Work item
Lines holding the word "Southport" in the following material must be counted; give only the resulting number.

Records for this exercise
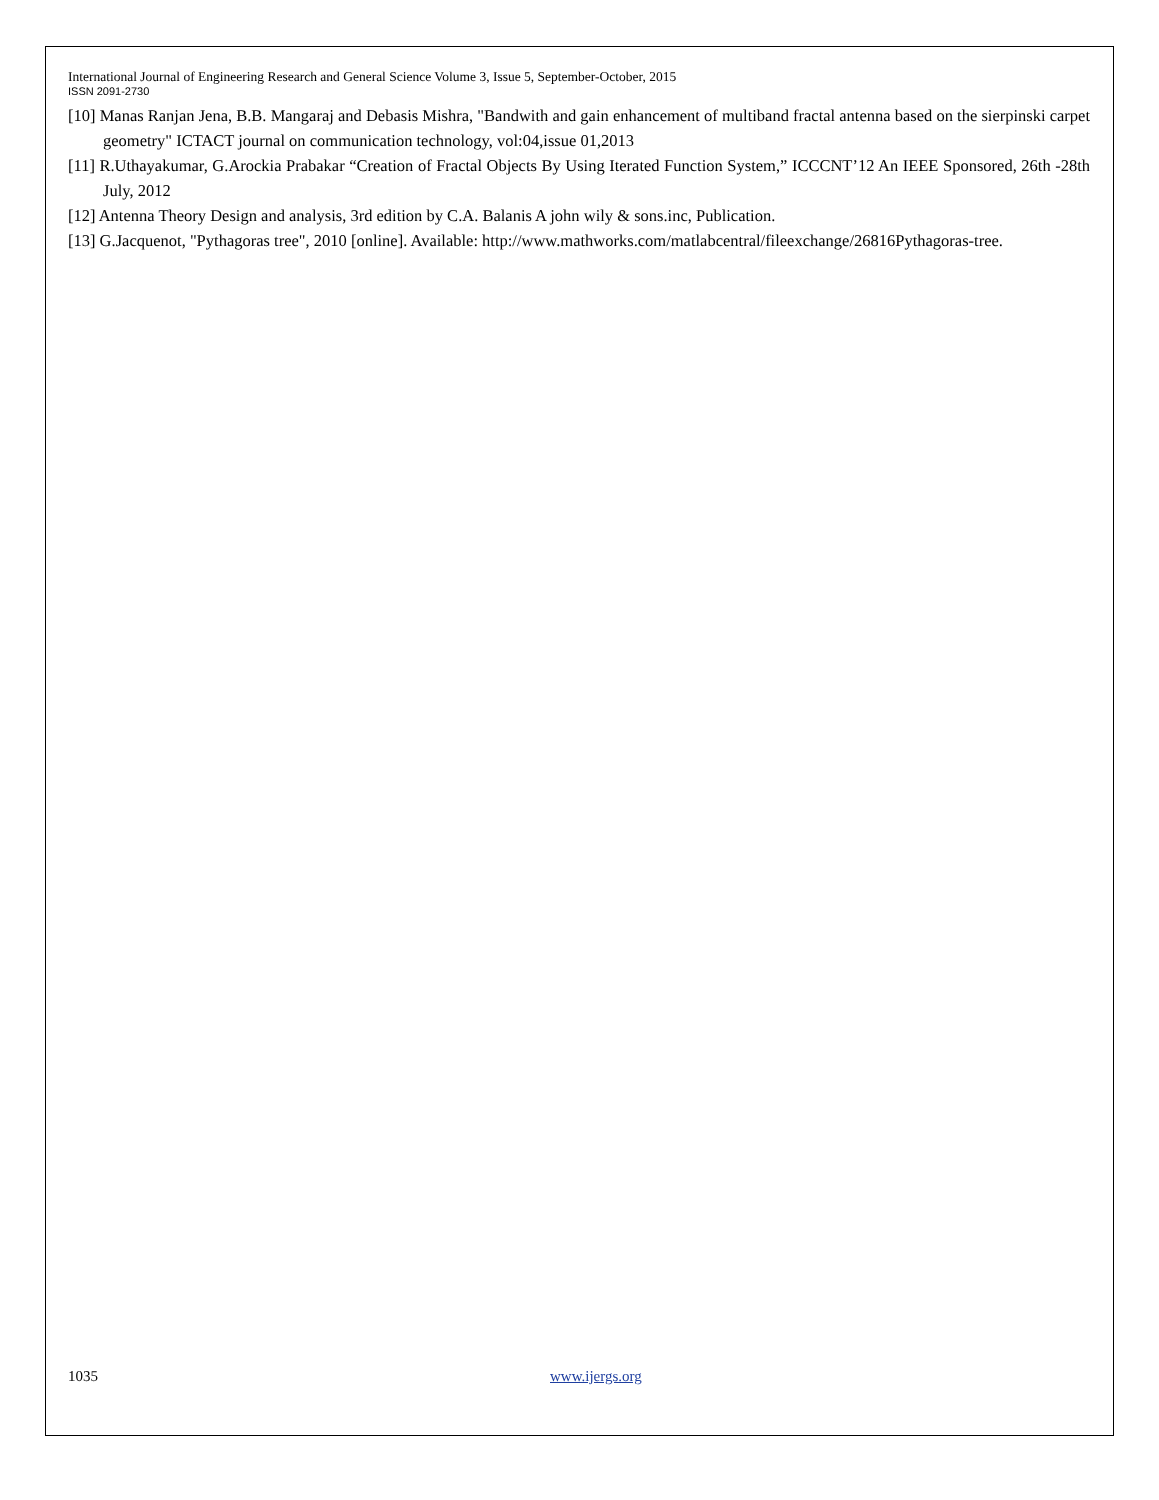International Journal of Engineering Research and General Science Volume 3, Issue 5, September-October, 2015
ISSN 2091-2730
[10] Manas Ranjan Jena, B.B. Mangaraj and Debasis Mishra, "Bandwith and gain enhancement of multiband fractal antenna based on the sierpinski carpet geometry" ICTACT journal on communication technology, vol:04,issue 01,2013
[11] R.Uthayakumar, G.Arockia Prabakar “Creation of Fractal Objects By Using Iterated Function System,” ICCCNT’12 An IEEE Sponsored, 26th -28th July, 2012
[12] Antenna Theory Design and analysis, 3rd edition by C.A. Balanis A john wily & sons.inc, Publication.
[13] G.Jacquenot, "Pythagoras tree", 2010 [online]. Available: http://www.mathworks.com/matlabcentral/fileexchange/26816Pythagoras-tree.
1035 www.ijergs.org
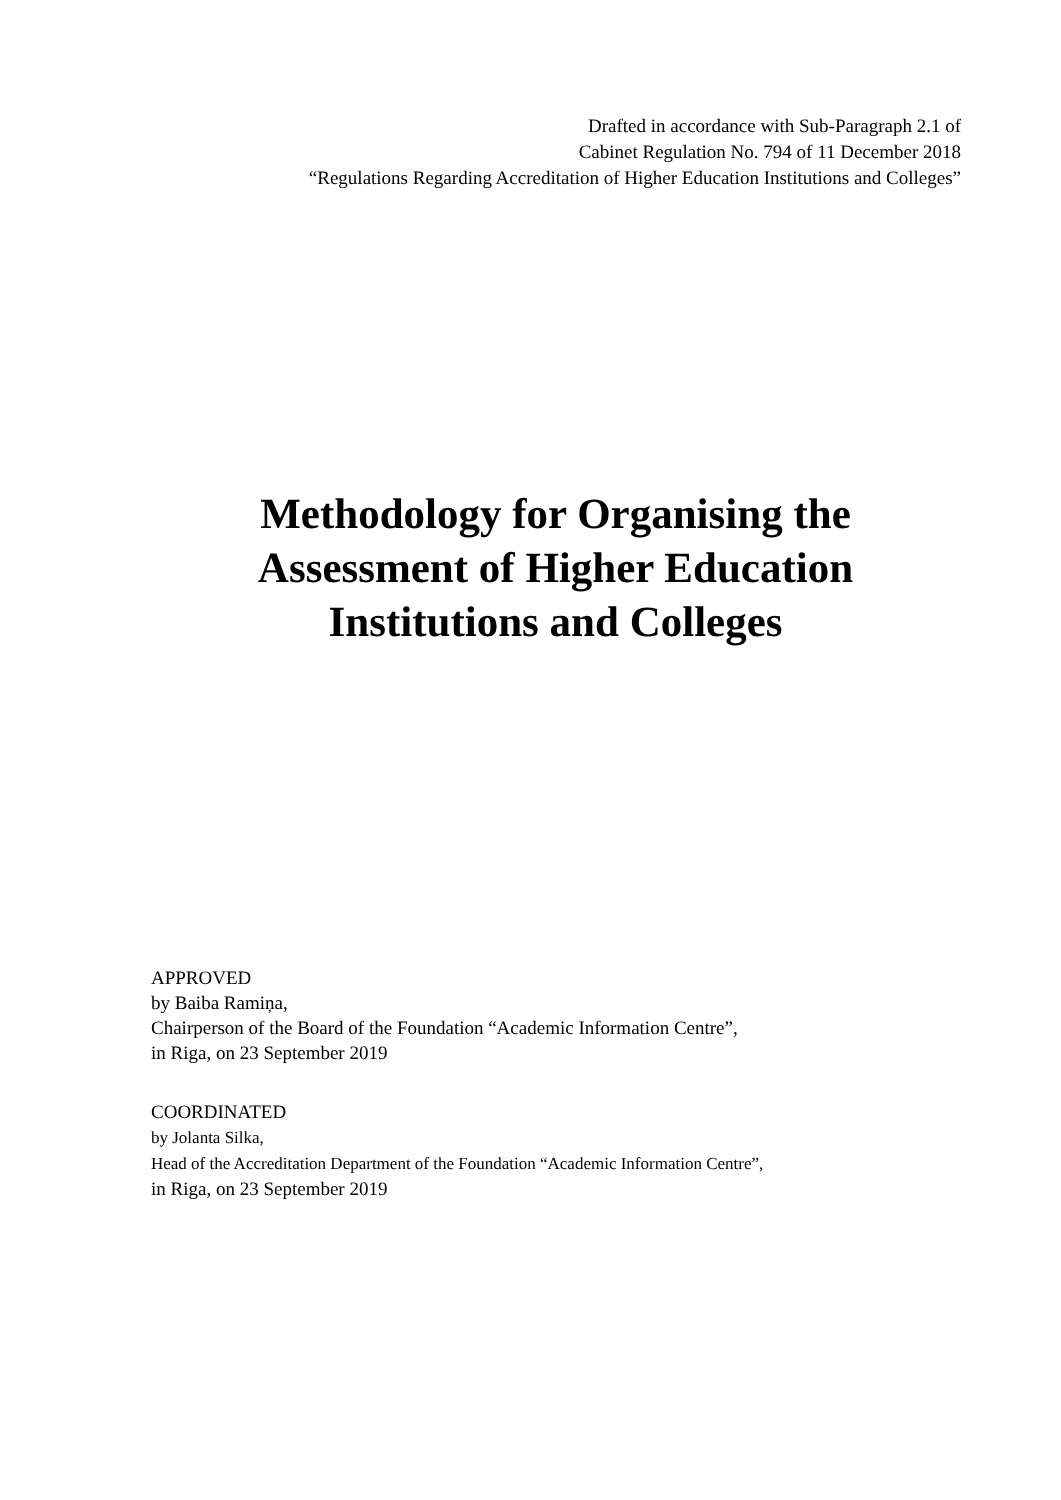Drafted in accordance with Sub-Paragraph 2.1 of
Cabinet Regulation No. 794 of 11 December 2018
“Regulations Regarding Accreditation of Higher Education Institutions and Colleges”
Methodology for Organising the
Assessment of Higher Education
Institutions and Colleges
APPROVED
by Baiba Ramiņa,
Chairperson of the Board of the Foundation “Academic Information Centre”,
in Riga, on 23 September 2019
COORDINATED
by Jolanta Silka,
Head of the Accreditation Department of the Foundation “Academic Information Centre”,
in Riga, on 23 September 2019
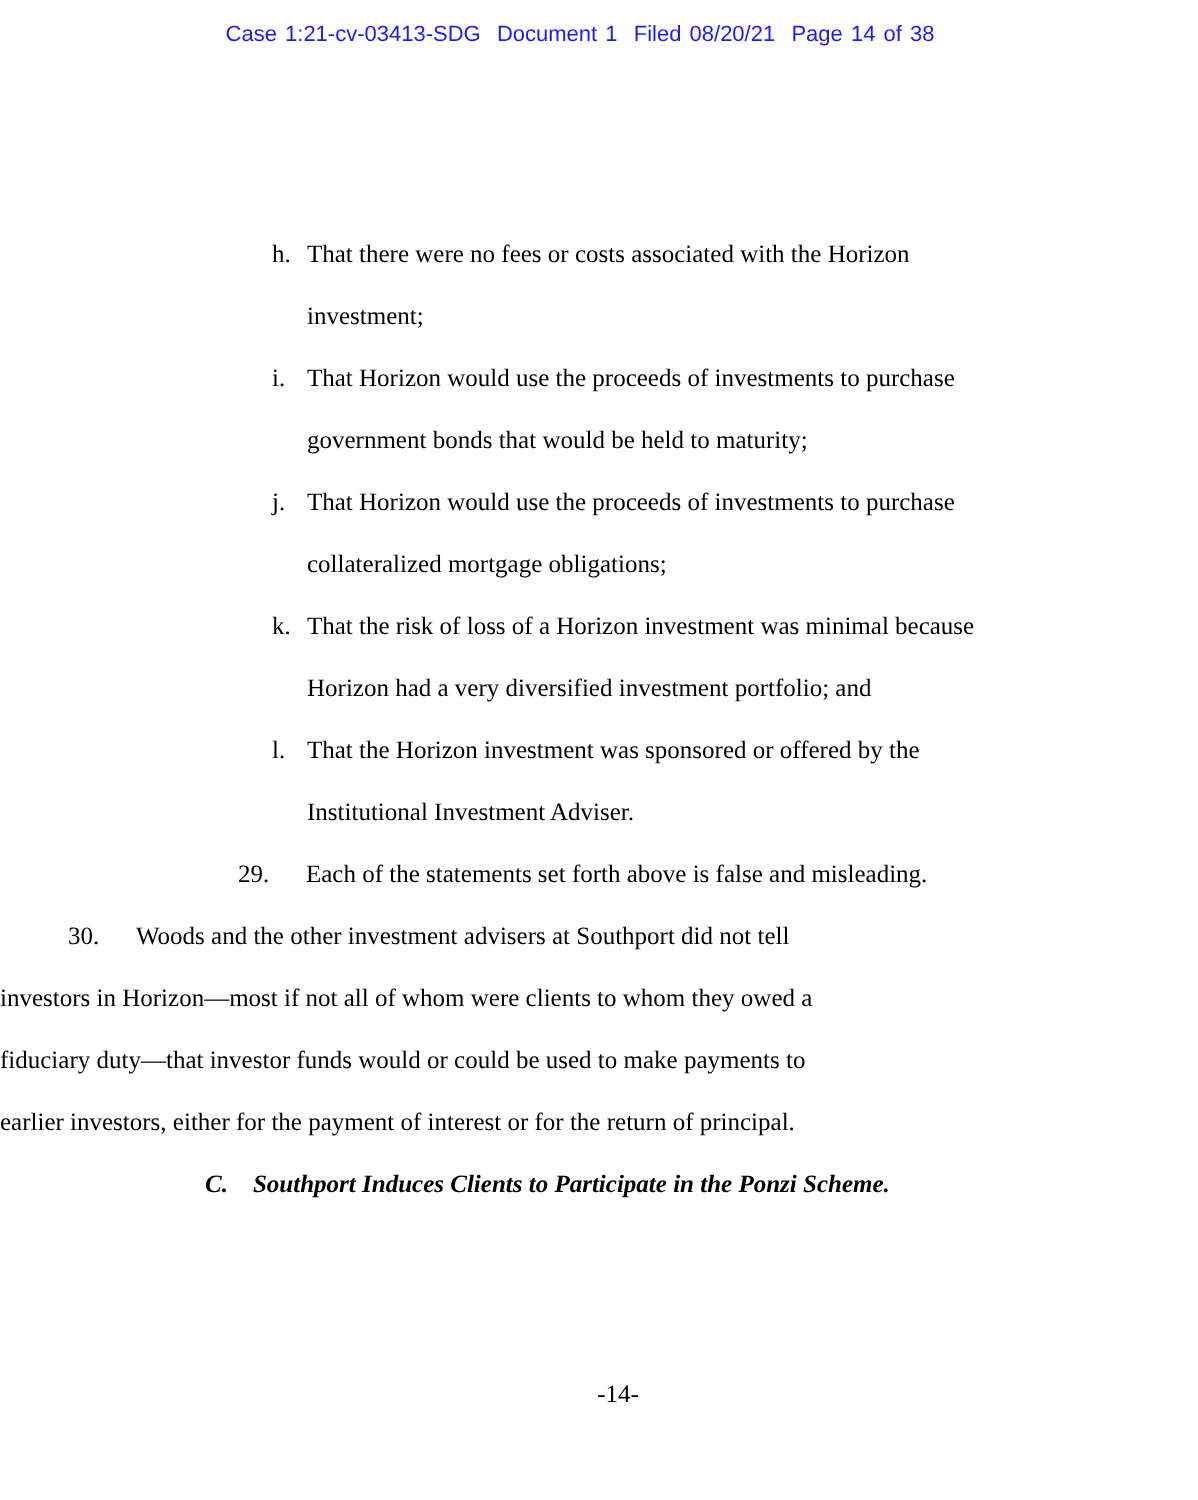Case 1:21-cv-03413-SDG Document 1 Filed 08/20/21 Page 14 of 38
h. That there were no fees or costs associated with the Horizon investment;
i. That Horizon would use the proceeds of investments to purchase government bonds that would be held to maturity;
j. That Horizon would use the proceeds of investments to purchase collateralized mortgage obligations;
k. That the risk of loss of a Horizon investment was minimal because Horizon had a very diversified investment portfolio; and
l. That the Horizon investment was sponsored or offered by the Institutional Investment Adviser.
29. Each of the statements set forth above is false and misleading.
30. Woods and the other investment advisers at Southport did not tell investors in Horizon—most if not all of whom were clients to whom they owed a fiduciary duty—that investor funds would or could be used to make payments to earlier investors, either for the payment of interest or for the return of principal.
C. Southport Induces Clients to Participate in the Ponzi Scheme.
-14-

Result of this exercise
2